* [Reading text]
§
Poyang Lake, located in east China's Jiangxi Province, is the largest freshwater lake in the country. Every year during the migratory season, over 95 percent of the world's white cranes, along with hundreds of thousands of swans and other migratory birds, fly to the lake to winter.
Over the recent years, however, frequent extreme weather events such as high temperatures and droughts have negatively impacted the ecology of Poyang Lake. This includes a significant reduction of submerged vegetation, resulting in a food shortage for white cranes and forcing them to seek other foraging areas like rice paddies and lotus ponds.
In response, after multiple rounds of research and ecological assessment, scientists identified Vallisneria spinulosa Yan as the appropriate food for white cranes and started the cultivation process. The plant is a native species of Poyang Lake, known for its nature of producing winter buds preferred by migratory birds.
However, Vallisneria spinulosa Yan has extremely low commercial value, making its seed sources virtually unavailable on the market.
In 2020, scientists started from scratch, obtaining seeds through manual digging in riverbeds.
"Basically, we faced major obstacles every year. In 2020, we found nowhere to purchase the seeds, so we had to dig them up from the riverbeds. In 2021, although we already cultivated the plants, flooding brought in grass carp that ate them. In 2022, we fought with high temperatures and drought conditions. In 2023, we began our cultivation efforts in the No. 1 pond. Through on-site sampling, we found that we had successfully cultivated the winter buds, and they were in large amount," said Luo Hao, a researcher at the Poyang Lake National Nature Reserve.
In November this year, the scientists conducted an inspection of their cultivation work. Multiple on-site sampling results showed that the average winter bud content reached about 850 per square meter, over 90 times the initial planting amount of nine winter buds per square meter.
"Last year, we introduced 400,000 plants into each of the two lakes in the reserve, Changhu Pond and Xianghu Lake, and the vegetation recovery in both lakes is progressing well. This year, we have already observed signs of white cranes and tundra swans in both lakes," said Luo.
§
* [Entries shown]

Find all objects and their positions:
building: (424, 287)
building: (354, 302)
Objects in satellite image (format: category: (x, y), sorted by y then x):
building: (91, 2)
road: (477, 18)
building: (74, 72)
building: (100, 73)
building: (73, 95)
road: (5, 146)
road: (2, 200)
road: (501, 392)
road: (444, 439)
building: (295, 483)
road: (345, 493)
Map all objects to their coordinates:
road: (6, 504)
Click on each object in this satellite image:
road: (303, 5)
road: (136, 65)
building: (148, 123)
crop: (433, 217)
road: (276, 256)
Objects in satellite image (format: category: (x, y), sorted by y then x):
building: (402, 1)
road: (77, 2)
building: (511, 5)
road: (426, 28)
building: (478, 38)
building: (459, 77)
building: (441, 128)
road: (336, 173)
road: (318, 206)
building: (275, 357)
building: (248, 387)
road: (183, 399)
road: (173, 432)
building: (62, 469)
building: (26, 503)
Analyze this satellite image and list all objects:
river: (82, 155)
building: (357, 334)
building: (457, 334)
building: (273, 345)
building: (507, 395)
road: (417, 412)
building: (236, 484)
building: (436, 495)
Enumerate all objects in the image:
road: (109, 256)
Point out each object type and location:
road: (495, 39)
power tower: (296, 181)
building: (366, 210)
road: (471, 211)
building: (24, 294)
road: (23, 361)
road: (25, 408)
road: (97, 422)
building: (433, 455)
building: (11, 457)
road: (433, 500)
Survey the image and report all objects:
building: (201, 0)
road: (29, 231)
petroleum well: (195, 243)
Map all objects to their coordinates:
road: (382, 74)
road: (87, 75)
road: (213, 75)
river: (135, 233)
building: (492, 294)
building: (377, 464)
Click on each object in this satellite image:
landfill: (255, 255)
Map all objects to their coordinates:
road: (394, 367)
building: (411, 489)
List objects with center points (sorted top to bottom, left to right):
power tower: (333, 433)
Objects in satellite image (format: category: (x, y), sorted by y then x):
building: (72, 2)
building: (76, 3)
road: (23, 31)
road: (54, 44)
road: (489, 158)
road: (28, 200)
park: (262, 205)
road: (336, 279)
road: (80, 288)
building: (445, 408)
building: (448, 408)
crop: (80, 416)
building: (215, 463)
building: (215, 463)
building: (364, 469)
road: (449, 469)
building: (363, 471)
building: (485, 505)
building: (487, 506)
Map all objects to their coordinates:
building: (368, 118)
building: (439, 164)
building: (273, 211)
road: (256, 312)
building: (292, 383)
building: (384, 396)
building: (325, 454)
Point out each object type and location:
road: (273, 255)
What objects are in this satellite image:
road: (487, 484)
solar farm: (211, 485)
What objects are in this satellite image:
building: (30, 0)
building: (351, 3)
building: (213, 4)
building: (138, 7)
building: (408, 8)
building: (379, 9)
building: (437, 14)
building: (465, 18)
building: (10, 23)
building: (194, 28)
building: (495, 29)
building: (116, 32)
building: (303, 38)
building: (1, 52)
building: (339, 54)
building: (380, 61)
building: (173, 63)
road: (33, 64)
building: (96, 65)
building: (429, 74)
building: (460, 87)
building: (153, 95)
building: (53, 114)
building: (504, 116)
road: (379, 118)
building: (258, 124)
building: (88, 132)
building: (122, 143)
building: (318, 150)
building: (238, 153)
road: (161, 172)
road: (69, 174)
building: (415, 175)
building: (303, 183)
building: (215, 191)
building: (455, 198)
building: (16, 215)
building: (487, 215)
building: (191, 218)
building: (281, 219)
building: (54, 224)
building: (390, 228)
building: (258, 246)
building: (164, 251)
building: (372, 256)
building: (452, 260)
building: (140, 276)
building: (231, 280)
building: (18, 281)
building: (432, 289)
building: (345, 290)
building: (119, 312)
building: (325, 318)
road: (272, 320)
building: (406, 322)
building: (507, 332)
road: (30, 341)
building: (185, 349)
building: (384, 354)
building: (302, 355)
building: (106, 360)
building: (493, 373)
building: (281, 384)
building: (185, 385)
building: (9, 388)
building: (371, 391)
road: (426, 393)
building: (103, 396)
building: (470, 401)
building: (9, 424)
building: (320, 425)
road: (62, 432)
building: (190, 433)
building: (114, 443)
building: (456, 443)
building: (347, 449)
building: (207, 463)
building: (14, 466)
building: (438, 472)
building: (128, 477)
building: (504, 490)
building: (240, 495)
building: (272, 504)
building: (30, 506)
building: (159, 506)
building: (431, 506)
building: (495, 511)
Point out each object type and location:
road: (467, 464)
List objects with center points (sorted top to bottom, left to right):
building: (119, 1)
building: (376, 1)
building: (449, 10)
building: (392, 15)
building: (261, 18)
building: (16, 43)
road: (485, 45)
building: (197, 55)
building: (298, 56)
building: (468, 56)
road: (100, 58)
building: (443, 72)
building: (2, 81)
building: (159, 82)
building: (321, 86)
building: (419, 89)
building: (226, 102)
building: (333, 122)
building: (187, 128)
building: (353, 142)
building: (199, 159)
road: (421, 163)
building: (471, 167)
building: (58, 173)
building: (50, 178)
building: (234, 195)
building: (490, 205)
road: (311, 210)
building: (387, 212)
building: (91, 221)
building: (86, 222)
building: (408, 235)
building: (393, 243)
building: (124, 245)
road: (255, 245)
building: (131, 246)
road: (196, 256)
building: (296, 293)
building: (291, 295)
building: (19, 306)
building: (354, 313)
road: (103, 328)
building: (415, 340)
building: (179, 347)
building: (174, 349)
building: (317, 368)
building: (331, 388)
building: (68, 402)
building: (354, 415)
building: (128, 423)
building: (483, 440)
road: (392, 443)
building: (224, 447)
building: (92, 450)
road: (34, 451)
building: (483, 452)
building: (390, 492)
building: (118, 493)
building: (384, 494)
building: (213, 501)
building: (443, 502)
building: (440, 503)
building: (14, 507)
§
* [Jobs]
**a)** From the Poyang Lake article above, copy the passage that starts with the words "In response, after" and ends with "digging in riverbeds.".
**b)** In the Poyang Lake article, what average winter bud content per square meter did the November sampling show?

* [Responses in order]
**a)**
In response, after multiple rounds of research and ecological assessment, scientists identified Vallisneria spinulosa Yan as the appropriate food for white cranes and started the cultivation process. The plant is a native species of Poyang Lake, known for its nature of producing winter buds preferred by migratory birds.
However, Vallisneria spinulosa Yan has extremely low commercial value, making its seed sources virtually unavailable on the market.
In 2020, scientists started from scratch, obtaining seeds through manual digging in riverbeds.

**b)** About 850 winter buds per square meter.